‘Trouble’ Zone? NYC Subway Derailed Despite Brand New Rail


The NYC subway that derailed Friday morning in Queens, near the Woodside Station at 65th St and Broadway, occurred in a stretch of track that has been plagued with broken rails and maintenance issues going back at least a decade, and maybe even longer. The site of yesterday’s derailment, along with four other areas, were targeted specifically for a multimillion dollar project to replace large sections of train and subway tracks with longer rails welded together for greater strength.

The project isn’t slated to commence until 2015.

Roughly 1,000 riders were aboard the Manhattan-bound F train when a subway rail beneath it snapped at approximately 10:24 am. The derailed subway train was moving along a straightaway that follows a long, sweeping curve that trains enter after a downhill run, according to sources within the transit authority. The subway derailment area falls within one of five zones the MTA has deemed “critical rail break” corridors.

Most of the subway rails in the Queens corridor, and throughout the vast majority of the centuries old, labyrinthine system’s 659 miles of track, are bolted and fastened together, not welded.

However, the subway rail that snapped Friday morning was only recently manufactured, and installed just weeks ago, an MTA spokesman said earlier today. According to MTA spokesman Adam Linsberg, this section of track was manufactured here in the United States in November 2013 and put in place this April.

“We’re going to track down other rails from this shipment and see where they went,” said Lisberg. “And we’re going to closely inspect all other rails in this area.”

MTA Chairman Tom Prendergast was “speaking generally” about the age of subway rails in the area of the derailment when he stated in an interview yesterday that they dated back two or three decades, Lisberg said.

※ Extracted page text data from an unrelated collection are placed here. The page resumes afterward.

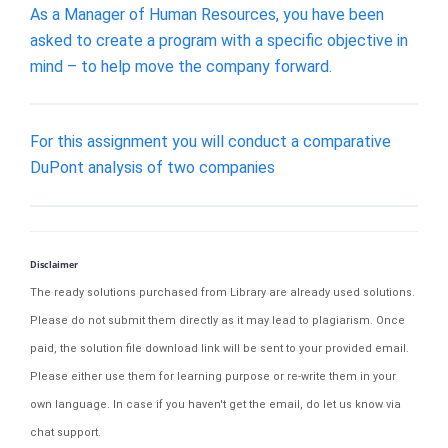
As a Manager of Human Resources, you have been
asked to create a program with a specific objective in
mind – to help move the company forward.
For this assignment you will conduct a comparative
DuPont analysis of two companies
Disclaimer
The ready solutions purchased from Library are already used solutions.
Please do not submit them directly as it may lead to plagiarism. Once
paid, the solution file download link will be sent to your provided email.
Please either use them for learning purpose or re-write them in your
own language. In case if you haven't get the email, do let us know via
chat support.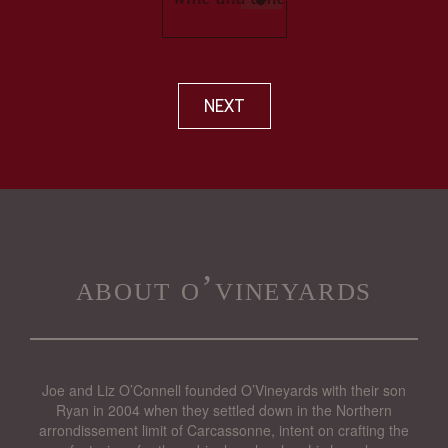
NEXT
about o’vineyards
Joe and Liz O’Connell founded O’Vineyards with their son
Ryan in 2004 when they settled down in the Northern
arrondissement limit of Carcassonne, intent on crafting the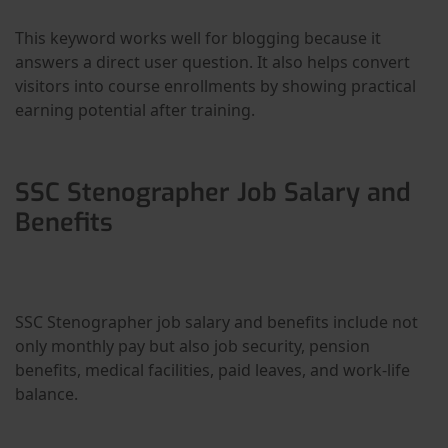
This keyword works well for blogging because it
answers a direct user question. It also helps convert
visitors into course enrollments by showing practical
earning potential after training.
SSC Stenographer Job Salary and
Benefits
SSC Stenographer job salary and benefits include not
only monthly pay but also job security, pension
benefits, medical facilities, paid leaves, and work-life
balance.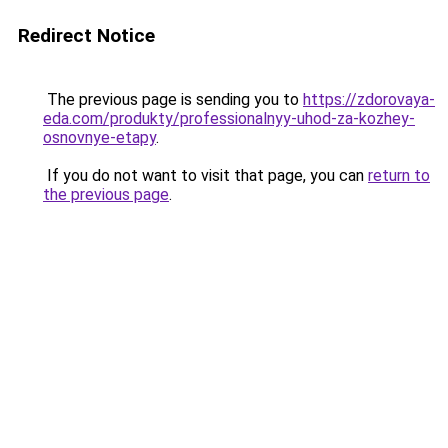
Redirect Notice
The previous page is sending you to
https://zdorovaya-
eda.com/produkty/professionalnyy-uhod-za-kozhey-
osnovnye-etapy
.
If you do not want to visit that page, you can
return to
the previous page
.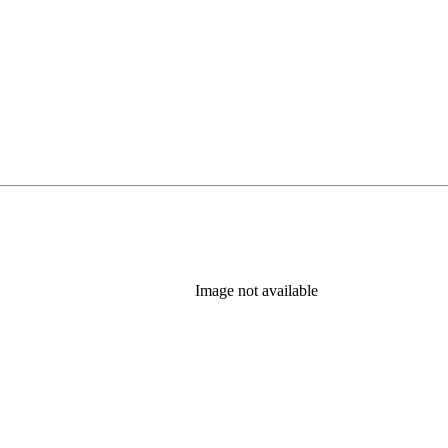
Image not available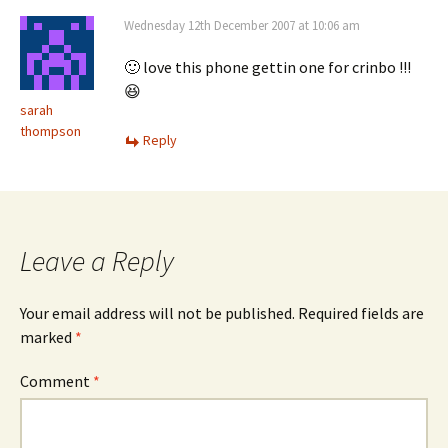
Wednesday 12th December 2007 at 10:06 am
🙂 love this phone gettin one for crinbo !!!
😆
sarah
thompson
Reply
Leave a Reply
Your email address will not be published.
Required fields are
marked
*
Comment
*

“Clearly, age of the rail is not a factor in the investigation of this derailment,” said Lisberg.

Investigators are still searching for the cause of the scary Friday morning subway wreck which injured 19 passengers near the Broadway and 65th St. station.

Four subway cars from the derailed train have been moved to the rail yard in Jamaica as the probe continues. Meanwhile, dozens of MTA repair workers are going around the clock to repair the damaged 500-foot stretch of rail.

And commuters worry that tomorrow’s major track replacement project isn’t going to protect riders from the catastrophe that happens today. From Gene Russianoff, executive director of the Straphangers Campaign advocacy group:

“You have got to ask about this near rush-hour derailment on one of the busiest lines in the subways: Are transit officials replacing track fast enough and in the right places?”